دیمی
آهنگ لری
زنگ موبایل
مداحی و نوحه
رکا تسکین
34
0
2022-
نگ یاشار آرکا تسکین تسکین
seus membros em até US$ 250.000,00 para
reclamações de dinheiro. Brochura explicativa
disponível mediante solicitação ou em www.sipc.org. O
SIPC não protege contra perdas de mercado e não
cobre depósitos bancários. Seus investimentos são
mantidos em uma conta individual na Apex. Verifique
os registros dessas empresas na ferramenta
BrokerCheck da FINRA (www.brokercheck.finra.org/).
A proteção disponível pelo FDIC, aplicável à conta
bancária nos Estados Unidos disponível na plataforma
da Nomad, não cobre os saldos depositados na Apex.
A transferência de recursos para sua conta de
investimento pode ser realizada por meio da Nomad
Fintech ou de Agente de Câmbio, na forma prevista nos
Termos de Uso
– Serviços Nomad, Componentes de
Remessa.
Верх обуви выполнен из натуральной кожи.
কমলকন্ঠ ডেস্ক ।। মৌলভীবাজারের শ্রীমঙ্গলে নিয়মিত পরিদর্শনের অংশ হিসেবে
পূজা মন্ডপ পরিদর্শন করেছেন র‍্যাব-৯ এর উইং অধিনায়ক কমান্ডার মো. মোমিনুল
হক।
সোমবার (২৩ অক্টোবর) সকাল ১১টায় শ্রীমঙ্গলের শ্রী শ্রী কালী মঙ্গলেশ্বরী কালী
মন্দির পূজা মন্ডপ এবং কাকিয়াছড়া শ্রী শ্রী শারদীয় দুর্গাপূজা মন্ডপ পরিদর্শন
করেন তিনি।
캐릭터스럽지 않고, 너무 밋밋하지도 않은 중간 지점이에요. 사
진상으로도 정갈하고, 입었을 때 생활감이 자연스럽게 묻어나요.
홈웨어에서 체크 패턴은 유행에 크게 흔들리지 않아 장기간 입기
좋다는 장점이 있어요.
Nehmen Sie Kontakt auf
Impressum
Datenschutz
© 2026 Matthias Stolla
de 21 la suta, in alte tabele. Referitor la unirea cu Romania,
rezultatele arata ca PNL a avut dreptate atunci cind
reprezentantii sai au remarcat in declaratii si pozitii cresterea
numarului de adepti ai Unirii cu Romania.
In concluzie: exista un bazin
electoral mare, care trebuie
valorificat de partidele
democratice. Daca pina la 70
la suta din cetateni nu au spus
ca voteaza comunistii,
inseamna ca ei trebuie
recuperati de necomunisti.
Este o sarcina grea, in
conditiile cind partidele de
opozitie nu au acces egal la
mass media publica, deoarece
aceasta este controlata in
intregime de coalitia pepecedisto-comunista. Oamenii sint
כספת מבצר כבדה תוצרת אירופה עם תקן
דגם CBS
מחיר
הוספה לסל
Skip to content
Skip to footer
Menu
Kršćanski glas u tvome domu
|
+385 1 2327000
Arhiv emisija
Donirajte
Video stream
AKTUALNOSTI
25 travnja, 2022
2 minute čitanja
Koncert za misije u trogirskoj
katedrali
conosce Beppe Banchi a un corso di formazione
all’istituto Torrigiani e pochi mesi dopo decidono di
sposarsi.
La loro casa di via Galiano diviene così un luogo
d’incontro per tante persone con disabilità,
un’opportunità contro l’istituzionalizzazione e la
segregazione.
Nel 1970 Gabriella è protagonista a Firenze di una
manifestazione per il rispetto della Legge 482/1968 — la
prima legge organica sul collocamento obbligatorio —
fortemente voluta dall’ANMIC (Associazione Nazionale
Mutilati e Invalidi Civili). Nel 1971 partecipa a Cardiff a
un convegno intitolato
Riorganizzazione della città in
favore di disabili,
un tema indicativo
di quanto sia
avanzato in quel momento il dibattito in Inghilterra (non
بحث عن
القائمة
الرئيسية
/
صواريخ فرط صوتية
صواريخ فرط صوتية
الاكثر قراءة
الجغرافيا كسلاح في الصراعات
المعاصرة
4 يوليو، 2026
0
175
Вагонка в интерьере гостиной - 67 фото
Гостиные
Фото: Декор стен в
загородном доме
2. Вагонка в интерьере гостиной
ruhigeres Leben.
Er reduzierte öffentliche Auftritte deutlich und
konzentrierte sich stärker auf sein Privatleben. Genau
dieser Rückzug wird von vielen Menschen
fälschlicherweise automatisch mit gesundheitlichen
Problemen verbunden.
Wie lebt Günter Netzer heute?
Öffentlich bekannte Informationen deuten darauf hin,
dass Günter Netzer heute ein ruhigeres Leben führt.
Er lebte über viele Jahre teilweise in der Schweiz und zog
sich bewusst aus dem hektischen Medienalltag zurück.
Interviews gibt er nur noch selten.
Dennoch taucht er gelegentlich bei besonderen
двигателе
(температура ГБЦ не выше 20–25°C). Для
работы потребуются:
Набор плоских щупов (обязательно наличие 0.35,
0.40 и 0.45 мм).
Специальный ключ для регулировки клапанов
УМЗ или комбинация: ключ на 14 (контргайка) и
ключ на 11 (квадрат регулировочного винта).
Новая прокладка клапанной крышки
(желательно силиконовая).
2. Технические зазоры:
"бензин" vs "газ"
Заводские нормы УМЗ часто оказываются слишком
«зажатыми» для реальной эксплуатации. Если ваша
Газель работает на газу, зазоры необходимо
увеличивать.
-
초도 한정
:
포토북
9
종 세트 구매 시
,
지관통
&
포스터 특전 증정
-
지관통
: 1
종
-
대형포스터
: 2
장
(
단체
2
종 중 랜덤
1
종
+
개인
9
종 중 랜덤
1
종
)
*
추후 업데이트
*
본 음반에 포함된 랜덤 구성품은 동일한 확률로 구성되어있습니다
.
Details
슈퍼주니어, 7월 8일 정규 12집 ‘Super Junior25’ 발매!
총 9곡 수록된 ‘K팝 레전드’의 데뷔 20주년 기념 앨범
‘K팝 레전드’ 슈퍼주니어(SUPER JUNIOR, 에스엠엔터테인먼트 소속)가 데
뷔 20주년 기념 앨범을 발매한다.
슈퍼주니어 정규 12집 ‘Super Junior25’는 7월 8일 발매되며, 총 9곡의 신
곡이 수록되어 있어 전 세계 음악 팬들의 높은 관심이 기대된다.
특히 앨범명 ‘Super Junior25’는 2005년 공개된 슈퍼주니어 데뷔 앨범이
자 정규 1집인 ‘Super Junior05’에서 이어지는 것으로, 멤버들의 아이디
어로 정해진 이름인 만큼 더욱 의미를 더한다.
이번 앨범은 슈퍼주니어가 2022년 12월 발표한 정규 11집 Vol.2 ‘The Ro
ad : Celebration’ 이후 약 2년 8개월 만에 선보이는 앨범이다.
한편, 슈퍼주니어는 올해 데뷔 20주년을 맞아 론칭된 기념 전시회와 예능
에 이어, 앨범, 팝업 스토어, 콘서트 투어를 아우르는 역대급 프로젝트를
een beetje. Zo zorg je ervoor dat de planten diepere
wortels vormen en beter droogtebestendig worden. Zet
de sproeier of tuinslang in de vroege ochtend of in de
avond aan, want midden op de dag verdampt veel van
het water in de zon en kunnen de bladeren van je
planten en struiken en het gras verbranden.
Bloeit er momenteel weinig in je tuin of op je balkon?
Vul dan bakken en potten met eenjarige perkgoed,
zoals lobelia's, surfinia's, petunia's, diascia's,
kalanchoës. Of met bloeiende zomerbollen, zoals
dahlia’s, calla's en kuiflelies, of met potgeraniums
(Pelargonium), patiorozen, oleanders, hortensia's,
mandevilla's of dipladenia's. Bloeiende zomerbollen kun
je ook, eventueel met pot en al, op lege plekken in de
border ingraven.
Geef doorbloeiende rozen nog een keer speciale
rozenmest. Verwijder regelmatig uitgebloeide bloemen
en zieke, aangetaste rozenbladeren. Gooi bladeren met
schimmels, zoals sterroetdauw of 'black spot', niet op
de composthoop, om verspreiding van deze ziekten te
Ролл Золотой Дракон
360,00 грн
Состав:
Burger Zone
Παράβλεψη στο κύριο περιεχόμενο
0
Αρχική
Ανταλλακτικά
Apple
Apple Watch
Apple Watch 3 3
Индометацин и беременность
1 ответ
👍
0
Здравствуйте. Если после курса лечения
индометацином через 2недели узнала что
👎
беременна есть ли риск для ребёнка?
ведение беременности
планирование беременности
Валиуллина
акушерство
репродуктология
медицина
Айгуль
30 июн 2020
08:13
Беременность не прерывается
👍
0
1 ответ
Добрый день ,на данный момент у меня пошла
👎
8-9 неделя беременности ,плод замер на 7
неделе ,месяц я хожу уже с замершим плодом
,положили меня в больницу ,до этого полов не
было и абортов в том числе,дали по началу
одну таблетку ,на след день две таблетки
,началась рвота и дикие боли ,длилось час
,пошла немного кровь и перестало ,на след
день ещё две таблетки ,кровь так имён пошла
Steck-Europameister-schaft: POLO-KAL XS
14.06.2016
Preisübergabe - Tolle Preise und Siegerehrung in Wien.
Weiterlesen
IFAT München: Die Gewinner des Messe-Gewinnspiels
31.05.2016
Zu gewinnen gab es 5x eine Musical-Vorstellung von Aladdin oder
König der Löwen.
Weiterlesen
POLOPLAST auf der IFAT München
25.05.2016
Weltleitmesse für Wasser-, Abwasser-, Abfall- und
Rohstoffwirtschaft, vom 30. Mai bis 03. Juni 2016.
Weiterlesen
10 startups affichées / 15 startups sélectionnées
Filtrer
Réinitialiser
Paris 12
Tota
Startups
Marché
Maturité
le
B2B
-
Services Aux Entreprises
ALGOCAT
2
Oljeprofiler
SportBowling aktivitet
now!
___
Everything from the line containing "좋다는 장점이 있어요." through the line containing "In concluzie: exista un bazin" in the material above should be retyped exactly, both ends included, and nothing more.

**ANSWER SPACE**
좋다는 장점이 있어요.
Nehmen Sie Kontakt auf
Impressum
Datenschutz
© 2026 Matthias Stolla
de 21 la suta, in alte tabele. Referitor la unirea cu Romania,
rezultatele arata ca PNL a avut dreptate atunci cind
reprezentantii sai au remarcat in declaratii si pozitii cresterea
numarului de adepti ai Unirii cu Romania.
In concluzie: exista un bazin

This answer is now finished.